Enable and retest RT cases on Derecho #2038

Closed
@zach1221

Description

@zach1221

Description

Cases that were disabled for Derecho in rt.conf, to match Cheyenne setting, and should be retested/debugged to see if they can be enabled to run on the HPC.

Enable and retest regional_atmaq_debug_intel, cpld_control_p8_faster_intel, cpld_bmark_p8, cpld_restart_bmark_p8 and conus13km_debug_qr on Derecho.

To Reproduce:

  1. clone ufs-weather model develop repo
  2. enable these tests in rt.conf
  3. re-run

Additional context

Output

Activity

self-assigned this
on Dec 14, 2023
DeniseWorthen

DeniseWorthen commented on Dec 14, 2023

@DeniseWorthen
Collaborator

Cheyenne-disabled tests also include cpld_bmark_p8, cpld_restart_bmark_p8 and conus13km_debug_qr

zach1221

zach1221 commented on Dec 14, 2023

@zach1221
CollaboratorAuthor

Cheyenne-disabled tests also include cpld_bmark_p8, cpld_restart_bmark_p8 and conus13km_debug_qr

Yes, true. Ok, noted in description as well.

natalie-perlin

natalie-perlin commented on Feb 20, 2024

@natalie-perlin
Collaborator

Here are the modules that are needed to be loaded on Derecho to enable use of ecflow and rocoto:

module use /glade/work/epicufsrt/contrib/spack-stack/derecho/modulefiles
module load ecflow/5.8.4
module use /glade/work/epicufsrt/contrib/derecho/rocoto/modulefiles
module load rocoto
zach1221

zach1221 commented on Feb 20, 2024

@zach1221
CollaboratorAuthor

@natalie-perlin ok, should variable ECFLOW_START=/glade/p/ral/jntp/tools/miniconda3/4.8.3/envs/ufs-weather-model/bin/ecflow_start.sh be changed?

BrianCurtis-NOAA

BrianCurtis-NOAA commented on Feb 20, 2024

@BrianCurtis-NOAA
Collaborator

Derecho has it's own ecflow install through module load ecflow, if it's easier to use that.

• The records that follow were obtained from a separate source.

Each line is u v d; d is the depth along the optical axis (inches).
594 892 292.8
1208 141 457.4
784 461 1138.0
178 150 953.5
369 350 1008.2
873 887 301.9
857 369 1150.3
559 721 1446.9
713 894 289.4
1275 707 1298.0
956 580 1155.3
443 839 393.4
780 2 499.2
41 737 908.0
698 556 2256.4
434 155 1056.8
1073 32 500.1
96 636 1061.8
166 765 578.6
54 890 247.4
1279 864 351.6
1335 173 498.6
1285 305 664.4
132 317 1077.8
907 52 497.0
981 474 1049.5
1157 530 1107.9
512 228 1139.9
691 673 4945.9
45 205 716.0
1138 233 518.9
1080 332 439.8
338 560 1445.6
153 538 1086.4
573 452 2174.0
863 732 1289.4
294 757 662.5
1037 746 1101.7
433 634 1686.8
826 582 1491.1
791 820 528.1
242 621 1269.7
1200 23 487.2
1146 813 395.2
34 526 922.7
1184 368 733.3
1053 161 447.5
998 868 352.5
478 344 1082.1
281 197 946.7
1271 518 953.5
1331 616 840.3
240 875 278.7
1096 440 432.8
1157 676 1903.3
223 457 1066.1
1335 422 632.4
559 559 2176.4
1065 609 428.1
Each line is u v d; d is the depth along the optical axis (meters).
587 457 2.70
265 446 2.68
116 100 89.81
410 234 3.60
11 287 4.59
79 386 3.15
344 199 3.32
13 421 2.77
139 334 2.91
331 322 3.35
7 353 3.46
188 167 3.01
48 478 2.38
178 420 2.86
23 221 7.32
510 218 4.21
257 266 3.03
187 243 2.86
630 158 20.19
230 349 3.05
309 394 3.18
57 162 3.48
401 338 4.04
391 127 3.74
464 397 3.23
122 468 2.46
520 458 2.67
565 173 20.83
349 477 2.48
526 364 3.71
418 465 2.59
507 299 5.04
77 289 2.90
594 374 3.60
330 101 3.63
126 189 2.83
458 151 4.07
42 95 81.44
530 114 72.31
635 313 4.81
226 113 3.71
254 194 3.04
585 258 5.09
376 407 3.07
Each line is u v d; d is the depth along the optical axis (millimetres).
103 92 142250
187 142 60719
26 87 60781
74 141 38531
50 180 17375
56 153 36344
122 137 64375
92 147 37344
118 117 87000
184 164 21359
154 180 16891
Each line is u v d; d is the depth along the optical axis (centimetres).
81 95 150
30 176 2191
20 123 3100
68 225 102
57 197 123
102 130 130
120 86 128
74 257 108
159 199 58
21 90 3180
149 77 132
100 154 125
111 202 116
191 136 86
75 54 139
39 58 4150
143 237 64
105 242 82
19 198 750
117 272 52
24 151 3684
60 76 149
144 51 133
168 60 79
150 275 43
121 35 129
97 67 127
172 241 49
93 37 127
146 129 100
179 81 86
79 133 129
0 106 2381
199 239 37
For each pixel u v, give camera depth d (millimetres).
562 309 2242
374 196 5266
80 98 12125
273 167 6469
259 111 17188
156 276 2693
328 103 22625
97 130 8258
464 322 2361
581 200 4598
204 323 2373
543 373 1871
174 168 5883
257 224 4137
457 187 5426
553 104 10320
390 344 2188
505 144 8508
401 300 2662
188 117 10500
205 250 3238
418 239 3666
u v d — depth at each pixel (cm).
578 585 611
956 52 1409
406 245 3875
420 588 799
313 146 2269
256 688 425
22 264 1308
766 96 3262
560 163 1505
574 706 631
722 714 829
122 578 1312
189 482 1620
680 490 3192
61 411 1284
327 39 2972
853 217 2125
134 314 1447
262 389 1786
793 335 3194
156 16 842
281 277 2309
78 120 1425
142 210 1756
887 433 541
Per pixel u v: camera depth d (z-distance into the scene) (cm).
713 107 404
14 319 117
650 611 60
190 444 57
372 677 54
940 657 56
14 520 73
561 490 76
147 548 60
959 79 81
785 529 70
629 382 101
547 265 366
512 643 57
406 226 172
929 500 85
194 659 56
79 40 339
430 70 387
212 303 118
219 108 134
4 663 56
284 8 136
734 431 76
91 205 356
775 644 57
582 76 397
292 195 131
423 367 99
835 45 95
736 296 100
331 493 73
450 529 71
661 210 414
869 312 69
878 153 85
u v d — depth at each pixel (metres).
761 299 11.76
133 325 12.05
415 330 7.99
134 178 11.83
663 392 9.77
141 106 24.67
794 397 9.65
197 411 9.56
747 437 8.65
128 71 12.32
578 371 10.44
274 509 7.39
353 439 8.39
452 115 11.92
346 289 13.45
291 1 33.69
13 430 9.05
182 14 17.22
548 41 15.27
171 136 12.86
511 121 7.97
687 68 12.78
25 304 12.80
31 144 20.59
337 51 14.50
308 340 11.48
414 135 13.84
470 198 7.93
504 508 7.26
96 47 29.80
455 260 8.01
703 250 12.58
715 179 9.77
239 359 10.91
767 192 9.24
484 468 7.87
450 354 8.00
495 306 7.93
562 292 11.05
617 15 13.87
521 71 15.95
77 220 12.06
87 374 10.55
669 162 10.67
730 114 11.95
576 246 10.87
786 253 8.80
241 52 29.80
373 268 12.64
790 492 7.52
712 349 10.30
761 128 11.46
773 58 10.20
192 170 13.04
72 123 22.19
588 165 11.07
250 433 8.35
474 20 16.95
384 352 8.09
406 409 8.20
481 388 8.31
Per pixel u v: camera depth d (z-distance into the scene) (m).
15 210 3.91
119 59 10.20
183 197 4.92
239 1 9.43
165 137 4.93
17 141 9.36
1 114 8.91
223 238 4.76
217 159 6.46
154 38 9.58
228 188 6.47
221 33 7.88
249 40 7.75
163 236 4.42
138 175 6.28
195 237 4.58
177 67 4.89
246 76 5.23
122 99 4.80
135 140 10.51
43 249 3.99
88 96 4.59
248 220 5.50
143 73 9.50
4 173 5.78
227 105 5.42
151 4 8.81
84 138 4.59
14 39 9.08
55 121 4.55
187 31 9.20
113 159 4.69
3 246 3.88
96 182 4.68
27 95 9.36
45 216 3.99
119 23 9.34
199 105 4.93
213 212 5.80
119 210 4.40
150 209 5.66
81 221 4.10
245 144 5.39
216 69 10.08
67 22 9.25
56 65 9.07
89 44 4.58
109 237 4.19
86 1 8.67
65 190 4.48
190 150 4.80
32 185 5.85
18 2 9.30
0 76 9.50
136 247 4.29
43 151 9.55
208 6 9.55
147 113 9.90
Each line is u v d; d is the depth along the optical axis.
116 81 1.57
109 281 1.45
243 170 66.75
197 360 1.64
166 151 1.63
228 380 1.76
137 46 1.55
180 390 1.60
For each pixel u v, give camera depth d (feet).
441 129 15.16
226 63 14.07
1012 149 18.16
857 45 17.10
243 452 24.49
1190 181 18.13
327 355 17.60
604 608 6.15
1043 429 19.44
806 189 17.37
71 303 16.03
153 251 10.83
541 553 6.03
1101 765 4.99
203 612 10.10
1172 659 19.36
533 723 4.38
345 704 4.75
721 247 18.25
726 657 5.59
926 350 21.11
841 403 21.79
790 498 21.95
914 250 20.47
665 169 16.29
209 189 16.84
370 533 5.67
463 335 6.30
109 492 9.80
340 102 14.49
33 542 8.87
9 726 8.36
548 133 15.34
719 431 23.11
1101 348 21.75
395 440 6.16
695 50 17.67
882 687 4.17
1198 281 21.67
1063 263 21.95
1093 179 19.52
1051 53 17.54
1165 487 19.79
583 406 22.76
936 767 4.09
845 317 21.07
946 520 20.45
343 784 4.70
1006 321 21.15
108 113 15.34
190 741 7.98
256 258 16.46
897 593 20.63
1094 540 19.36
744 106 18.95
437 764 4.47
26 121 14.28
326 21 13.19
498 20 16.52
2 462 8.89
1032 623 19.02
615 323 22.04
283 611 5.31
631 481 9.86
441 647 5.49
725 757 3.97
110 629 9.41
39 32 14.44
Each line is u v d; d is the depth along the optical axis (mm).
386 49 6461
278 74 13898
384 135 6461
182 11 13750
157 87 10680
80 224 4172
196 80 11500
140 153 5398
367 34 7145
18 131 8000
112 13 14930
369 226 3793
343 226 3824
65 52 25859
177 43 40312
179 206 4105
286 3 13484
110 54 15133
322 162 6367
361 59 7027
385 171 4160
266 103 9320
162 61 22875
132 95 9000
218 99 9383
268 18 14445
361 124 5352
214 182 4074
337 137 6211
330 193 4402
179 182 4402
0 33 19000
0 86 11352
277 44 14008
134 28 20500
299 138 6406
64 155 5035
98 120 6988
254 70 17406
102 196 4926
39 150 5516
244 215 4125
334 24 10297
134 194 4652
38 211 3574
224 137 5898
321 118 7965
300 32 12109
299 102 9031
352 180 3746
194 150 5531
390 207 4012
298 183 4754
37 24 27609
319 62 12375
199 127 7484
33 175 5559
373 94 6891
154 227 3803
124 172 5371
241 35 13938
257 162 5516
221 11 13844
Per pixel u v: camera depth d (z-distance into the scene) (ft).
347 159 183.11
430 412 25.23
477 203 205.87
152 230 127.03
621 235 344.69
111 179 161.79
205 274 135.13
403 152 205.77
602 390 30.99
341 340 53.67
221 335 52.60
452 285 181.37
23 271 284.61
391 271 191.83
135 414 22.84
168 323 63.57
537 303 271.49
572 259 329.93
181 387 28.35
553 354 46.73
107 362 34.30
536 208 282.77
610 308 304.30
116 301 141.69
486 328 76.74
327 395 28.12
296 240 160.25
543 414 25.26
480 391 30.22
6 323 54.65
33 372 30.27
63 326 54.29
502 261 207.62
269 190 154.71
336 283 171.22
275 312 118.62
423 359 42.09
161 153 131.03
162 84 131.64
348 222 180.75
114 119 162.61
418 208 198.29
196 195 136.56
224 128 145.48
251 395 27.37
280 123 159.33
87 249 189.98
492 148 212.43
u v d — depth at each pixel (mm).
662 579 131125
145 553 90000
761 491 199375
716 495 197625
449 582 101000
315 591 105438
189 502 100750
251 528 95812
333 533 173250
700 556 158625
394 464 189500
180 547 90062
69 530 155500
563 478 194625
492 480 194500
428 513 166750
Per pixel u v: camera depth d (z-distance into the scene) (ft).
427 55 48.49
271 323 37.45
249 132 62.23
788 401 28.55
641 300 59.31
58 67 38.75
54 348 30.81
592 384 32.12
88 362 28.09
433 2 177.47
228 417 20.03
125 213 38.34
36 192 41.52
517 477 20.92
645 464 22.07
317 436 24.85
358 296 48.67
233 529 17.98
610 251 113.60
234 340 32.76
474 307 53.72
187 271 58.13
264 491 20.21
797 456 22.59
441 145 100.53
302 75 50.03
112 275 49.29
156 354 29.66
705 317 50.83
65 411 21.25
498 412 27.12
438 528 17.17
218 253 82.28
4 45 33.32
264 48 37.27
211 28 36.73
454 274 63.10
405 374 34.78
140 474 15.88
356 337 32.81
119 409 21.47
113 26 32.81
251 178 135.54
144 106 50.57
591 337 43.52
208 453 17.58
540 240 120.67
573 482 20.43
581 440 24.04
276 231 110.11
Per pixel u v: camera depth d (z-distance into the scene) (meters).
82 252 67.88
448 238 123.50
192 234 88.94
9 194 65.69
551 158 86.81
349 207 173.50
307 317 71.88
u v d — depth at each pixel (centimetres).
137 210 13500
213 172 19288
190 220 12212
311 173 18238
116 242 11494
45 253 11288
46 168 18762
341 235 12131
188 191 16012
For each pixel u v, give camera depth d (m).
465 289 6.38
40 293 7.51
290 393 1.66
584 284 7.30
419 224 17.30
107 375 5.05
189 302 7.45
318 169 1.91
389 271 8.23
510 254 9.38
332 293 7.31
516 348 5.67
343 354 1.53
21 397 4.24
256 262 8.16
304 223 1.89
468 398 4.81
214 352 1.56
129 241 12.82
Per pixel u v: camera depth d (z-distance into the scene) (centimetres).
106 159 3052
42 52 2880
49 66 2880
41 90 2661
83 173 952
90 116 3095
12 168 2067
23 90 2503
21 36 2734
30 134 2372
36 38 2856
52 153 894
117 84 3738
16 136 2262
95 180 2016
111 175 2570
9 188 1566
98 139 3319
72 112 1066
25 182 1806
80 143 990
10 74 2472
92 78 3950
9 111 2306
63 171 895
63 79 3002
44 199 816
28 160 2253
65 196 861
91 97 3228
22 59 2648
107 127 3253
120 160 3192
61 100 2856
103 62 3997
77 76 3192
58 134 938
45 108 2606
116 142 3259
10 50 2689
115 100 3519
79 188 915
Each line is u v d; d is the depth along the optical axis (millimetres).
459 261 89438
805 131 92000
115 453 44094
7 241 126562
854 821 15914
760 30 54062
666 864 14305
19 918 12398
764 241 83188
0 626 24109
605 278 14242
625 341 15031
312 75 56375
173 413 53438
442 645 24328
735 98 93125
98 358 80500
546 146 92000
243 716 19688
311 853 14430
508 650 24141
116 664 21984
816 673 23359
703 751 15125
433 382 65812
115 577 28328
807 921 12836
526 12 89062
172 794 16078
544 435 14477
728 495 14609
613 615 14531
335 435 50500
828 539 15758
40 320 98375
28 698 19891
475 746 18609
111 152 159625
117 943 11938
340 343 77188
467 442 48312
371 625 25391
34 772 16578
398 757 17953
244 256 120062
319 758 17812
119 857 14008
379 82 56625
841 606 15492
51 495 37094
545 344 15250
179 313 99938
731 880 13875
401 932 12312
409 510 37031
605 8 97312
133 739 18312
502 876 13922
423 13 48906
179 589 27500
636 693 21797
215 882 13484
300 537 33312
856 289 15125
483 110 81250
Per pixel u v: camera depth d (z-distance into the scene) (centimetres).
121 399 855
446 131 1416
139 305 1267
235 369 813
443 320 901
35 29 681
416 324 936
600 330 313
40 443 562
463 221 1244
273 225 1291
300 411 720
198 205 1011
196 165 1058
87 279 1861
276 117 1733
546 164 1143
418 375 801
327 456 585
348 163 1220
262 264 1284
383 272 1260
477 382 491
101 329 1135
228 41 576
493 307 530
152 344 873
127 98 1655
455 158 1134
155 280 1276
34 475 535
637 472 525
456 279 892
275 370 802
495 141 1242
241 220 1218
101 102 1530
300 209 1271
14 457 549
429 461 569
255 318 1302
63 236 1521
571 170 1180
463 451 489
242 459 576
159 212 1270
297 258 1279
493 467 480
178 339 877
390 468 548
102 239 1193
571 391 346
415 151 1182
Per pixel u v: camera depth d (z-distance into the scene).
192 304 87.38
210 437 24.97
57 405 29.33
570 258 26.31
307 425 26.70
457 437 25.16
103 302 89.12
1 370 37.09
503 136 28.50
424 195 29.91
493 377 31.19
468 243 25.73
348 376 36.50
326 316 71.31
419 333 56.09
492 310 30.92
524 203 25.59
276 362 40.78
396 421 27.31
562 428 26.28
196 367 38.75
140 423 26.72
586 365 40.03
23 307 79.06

Once you module load ecflow it creates the paths to use their ecflow_start.sh. I am not sure though, how much that complicates ecflow package on python.

natalie-perlin

natalie-perlin commented on Feb 20, 2024

@natalie-perlin
Collaborator

There is an ecflow_start.sh script already:
ECFLOW_START=/glade/work/epicufsrt/contrib/spack-stack/derecho/ecflow-5.8.4/bin/ecflow_start.sh

natalie-perlin

natalie-perlin commented on Feb 20, 2024

@natalie-perlin
Collaborator

Derecho has it's own ecflow install through module load ecflow, if it's easier to use that.

Once you module load ecflow it creates the paths to use their ecflow_start.sh. I am not sure though, how much that complicates ecflow package on python.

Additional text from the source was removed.